Im looking for some advice or tips on how to replace a binding insert.
I was packing up to leave the slopes last year, mine and my girlfriends boards, boots, and bindings were all going into my bag. So to make room we had to take off our bindings i was unscrewing my bindings one of the binding inserts began to spin with the screw. I tried applying upward pressure by pulling the binding up as i turned the screw,hoping the insert would catch enough grip to let the screw unwind, it didn't work, instead the insert ripped from the board.

Now what i have is an insert with a hexagon shaped base plate approx 15mm in diameter, and a crack in the board running approx 5cm in both directions from the ripped out hole, the crack runs sightly passed the next insert as well.

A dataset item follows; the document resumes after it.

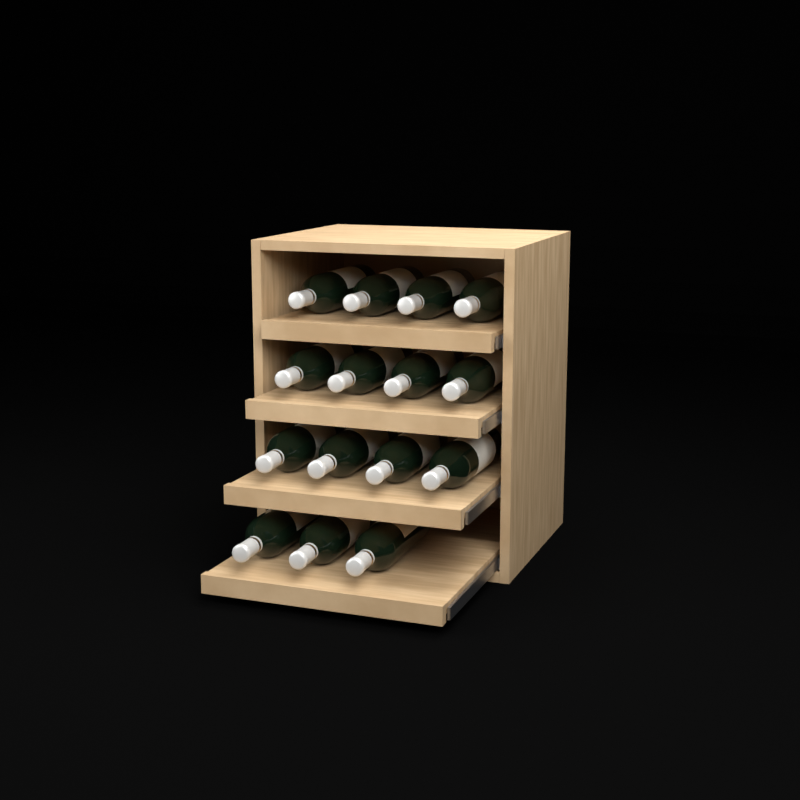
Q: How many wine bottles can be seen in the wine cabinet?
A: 15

I understand inserts are built into boards during the construction of the board and there properly isn't going to be a quick fix for this one but id appreciate any help or advice .Thank you.


----------



## bksdds (Jul 2, 2015)

Whyte Steel said:


> Hi there,
> 
> Im looking for some advice or tips on how to replace a binding insert.
> I was packing up to leave the slopes last year, mine and my girlfriends boards, boots, and bindings were all going into my bag. So to make room we had to take off our bindings i was unscrewing my bindings one of the binding inserts began to spin with the screw. I tried applying upward pressure by pulling the binding up as i turned the screw,hoping the insert would catch enough grip to let the screw unwind, it didn't work, instead the insert ripped from the board.
> ...


Going to need a new board.


----------



## Mizu Kuma (Apr 13, 2014)

bksdds said:


> Going to need a new board.


Yeah, that one is screwed!!!!!


----------



## Whyte Steel (Jun 5, 2016)

Some how im not convinced,

There are a lot of clever people out there using out there using a lot of clever technology.


----------



## robotfood99 (Mar 19, 2016)

It may be fixable but the fix will never be as strong as before. Since they are your connection to the board, failure during riding could be dangerous. Why take that risk?


----------



## neni (Dec 24, 2012)

I'd seal the ripped hole with elpoxy so no water collects in there and forget abt that insert; ride with 3 inserts attached. You may be able to find a 3d plate which fits your binding (e.g. Burton, Nidecker had 3d plates) as the distribution of these 3d holes may distribute the force which impacts on each insert better than a 4hole plate.


----------



## mattymo (May 24, 2016)

How old is the board? Might have a case for this to be covered if still in the warranty period.


----------



## chomps1211 (Mar 30, 2011)

I agree that a diy fix to continue using the damaged insert position is a risky, potentially dangerous option! 



neni said:


> I'd seal the ripped hole with elpoxy so no water collects in there and forget abt that insert; ride with 3 inserts attached. You may be able to find a 3d plate which fits your binding (e.g. Burton, Nidecker had 3d plates) as the distribution of these 3d holes may distribute the force which impacts on each insert better than a 4hole plate.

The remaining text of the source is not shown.